> [Work instruction]
Where the word "down" occurs in a line of the listing, please copy the line.

Segment Start: Record extracts

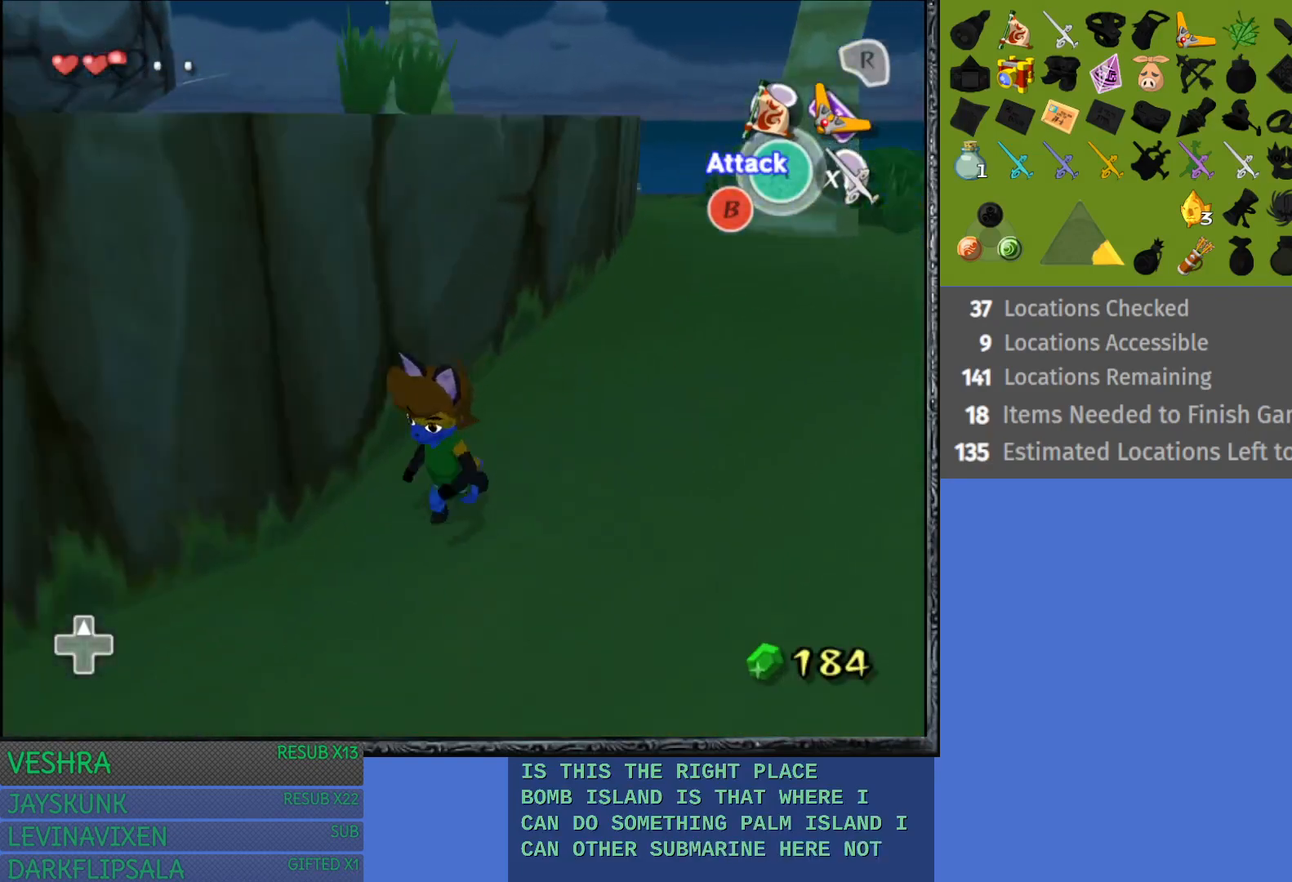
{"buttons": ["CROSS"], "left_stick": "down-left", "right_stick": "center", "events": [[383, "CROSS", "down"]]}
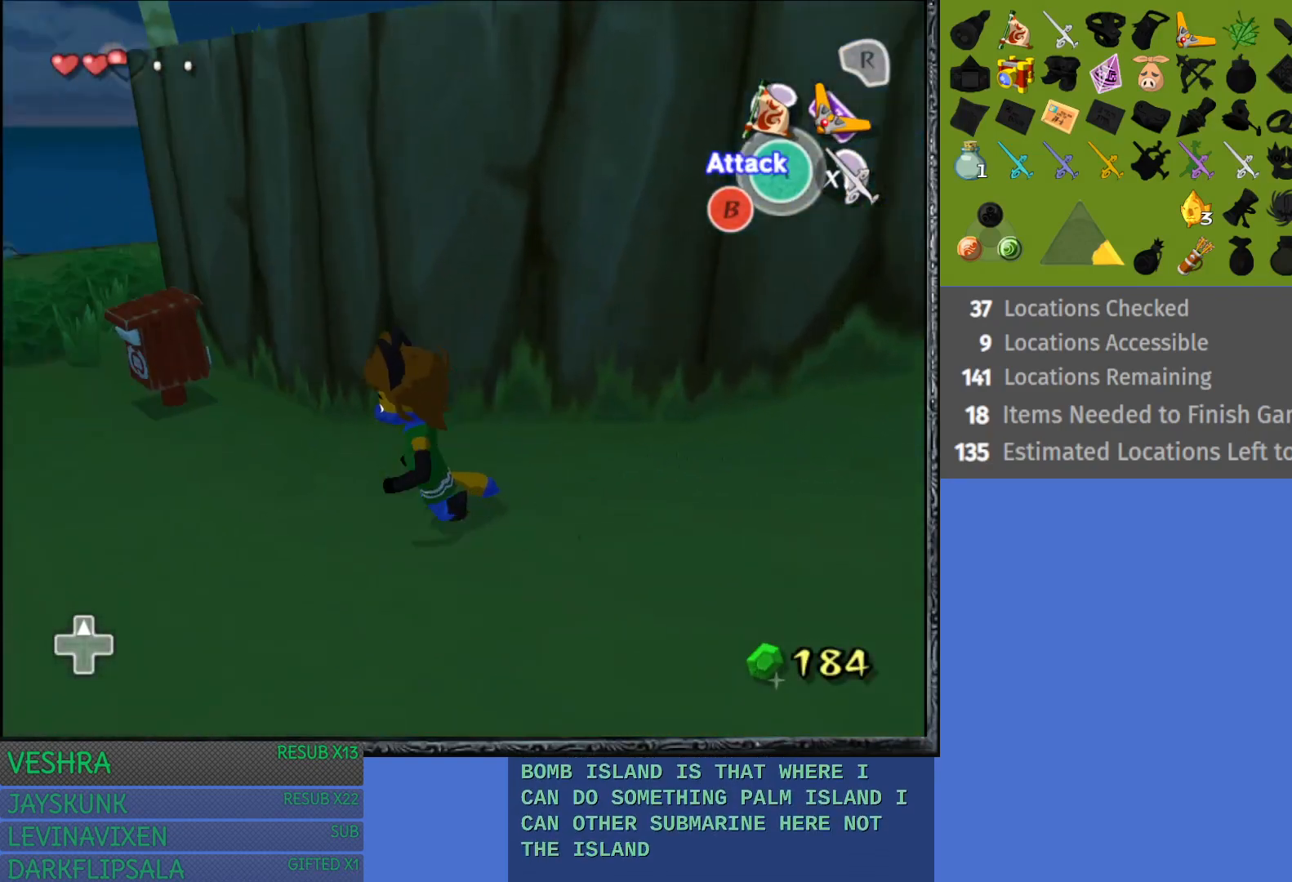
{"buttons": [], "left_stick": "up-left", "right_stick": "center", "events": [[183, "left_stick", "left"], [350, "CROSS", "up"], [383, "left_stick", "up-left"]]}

Segment End: Record extracts
Segment Start: Record extracts

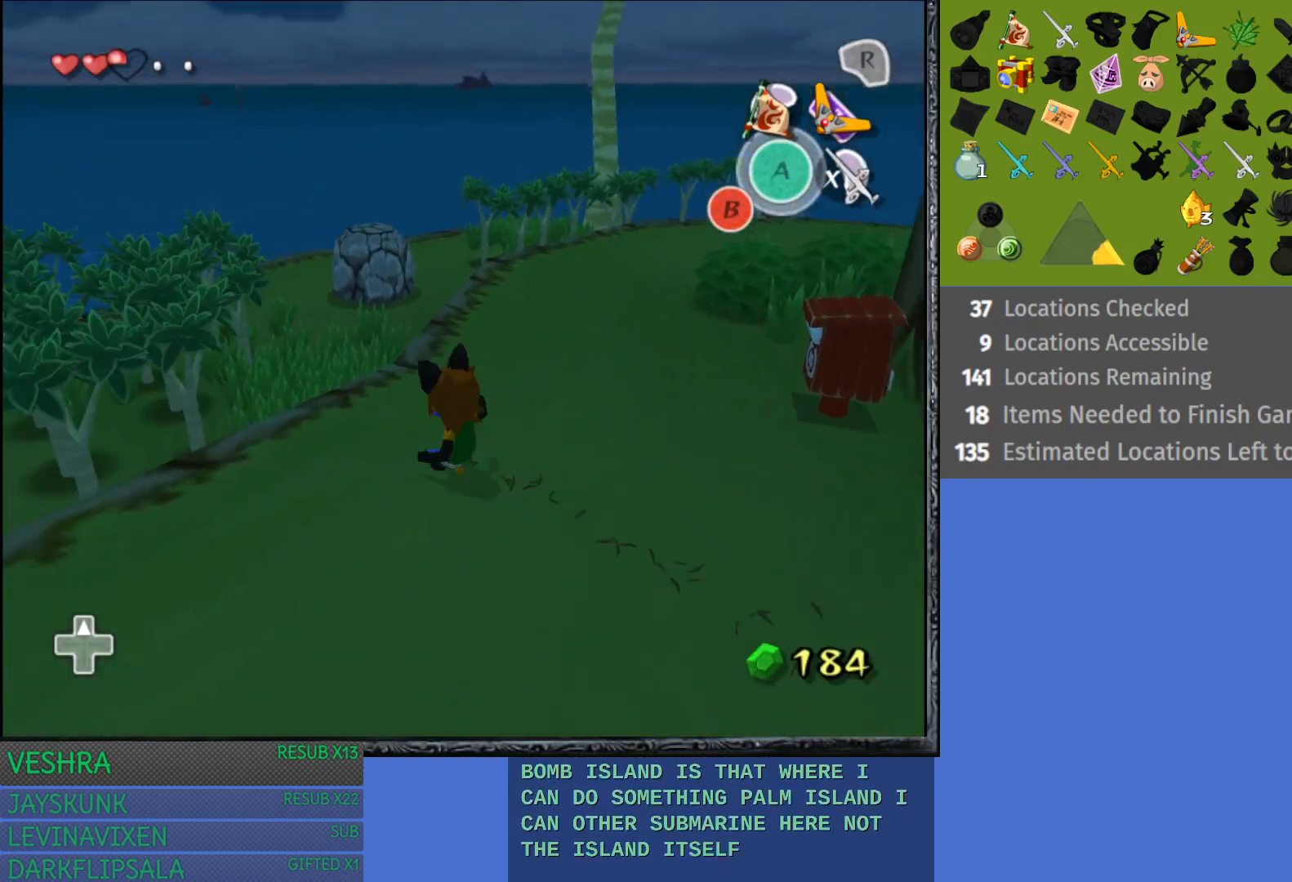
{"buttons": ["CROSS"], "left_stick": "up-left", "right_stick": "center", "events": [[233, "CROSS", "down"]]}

Segment End: Record extracts

> [Answer]
{"buttons": ["CROSS"], "left_stick": "down-left", "right_stick": "center", "events": [[383, "CROSS", "down"]]}
{"buttons": ["CROSS"], "left_stick": "up-left", "right_stick": "center", "events": [[233, "CROSS", "down"]]}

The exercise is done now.